New report examines how early intervention can prevent the exploitation of care-experienced children and young people in the UK
May 18, 2026
Justice & Care and Royal Holloway, University of London have launched a major new report examining how earlier and more effective intervention can help prevent modern slavery and exploitation of care-experienced and care-affected children and young people in the UK.
Published during Foster Care Fortnight, the report comes at a significant moment in the national conversation around children’s social care and safeguarding. In the King’s Speech, the UK Government committed to placing “children and their wellbeing at the centre” of children’s social care systems and ensuring children can thrive in “safe, loving homes”. This report contributes to that agenda by exploring what more preventative, relational and genuinely trauma-informed responses to exploitation should look like in practice.
Modern slavery and exploitation continue to pose a serious and often hidden risk to children and young people across the UK. In 2025, 23,411 potential victims were referred to the National Referral Mechanism – the highest number recorded since its introduction – including 7,028 children, the majority of whom were UK nationals. Yet these figures are widely understood to capture only a fraction of the true scale of exploitation.

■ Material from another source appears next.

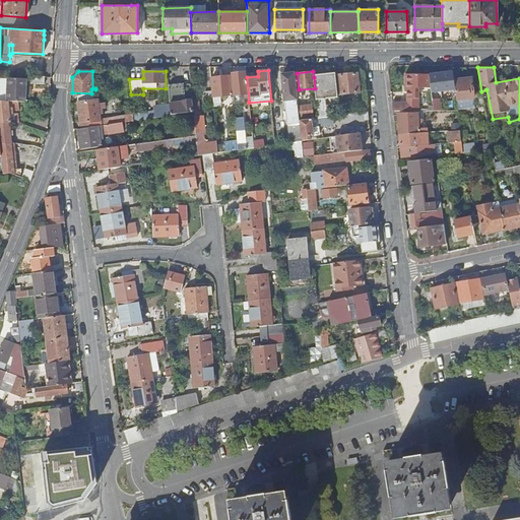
[(434,92),(432,92),(433,106),(434,110),(442,110),(441,101),(438,102),(436,91),(441,91),(447,90),(448,93),(450,92),(449,82),(454,81),(454,79),(453,71),(431,74),(434,92)]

Within this context, care-experienced children and young people are recognised as facing heightened vulnerability, often linked to experiences of abuse, neglect, instability, trauma and disrupted support. Despite increasing awareness of these risks, early intervention to prevent exploitation remains underdeveloped and inconsistently embedded across current safeguarding systems.
The report draws together current evidence alongside findings from an Expert Roundtable Day convened by Justice & Care and Royal Holloway, University of London, involving 40 experts by experience and senior leaders from across government, local authorities, social care, policing, education, mental health, housing, civil society and academia.
Combining evidence, lived experience, practice insights and recent case studies, the comprehensive report argues that prevention must move beyond reactive, crisis-led safeguarding towards earlier intervention rooted in trusted relationships, emotional safety and genuinely trauma-informed practice. These responses must also be directly shaped by lived experience if they are to be effective, credible and responsive to children’s realities.
The report highlights the importance of embedding support across everyday settings including schools, social care, healthcare, policing and community services, rather than relying solely on specialist interventions after harm has escalated.
The report identifies a number of key priorities for strengthening prevention, including:
- recognising care-experienced children and young people as a priority group within exploitation prevention strategies.
- embedding trusted adult relationships as a core protective factor.
- improving continuity of support during transitions out of care.
- reducing criminalisation through child-first safeguarding approaches.
- strengthening cross-sector collaboration.
- embedding lived experience meaningfully and ethically across policy, practice and evaluation.
The report also highlights persistent systemic barriers, including fragmented provision, inconsistent access to support, workforce pressures and shorter-term funding cycles that can undermine sustainable prevention work.
This publication marks the first phase of Justice & Care’s wider programme of research into exploitation and care experience. The second phase, to be published early summer and led by Sheffield Hallam University, will provide a comprehensive study focused on effective early intervention to prevent the exploitation of care-experienced young women and girls who are British nationals, particularly through the lens of sexual exploitation.
Together, the reports aim to strengthen evidence, policy and practice around the prevention of exploitation among some of the UK’s most vulnerable children and young people.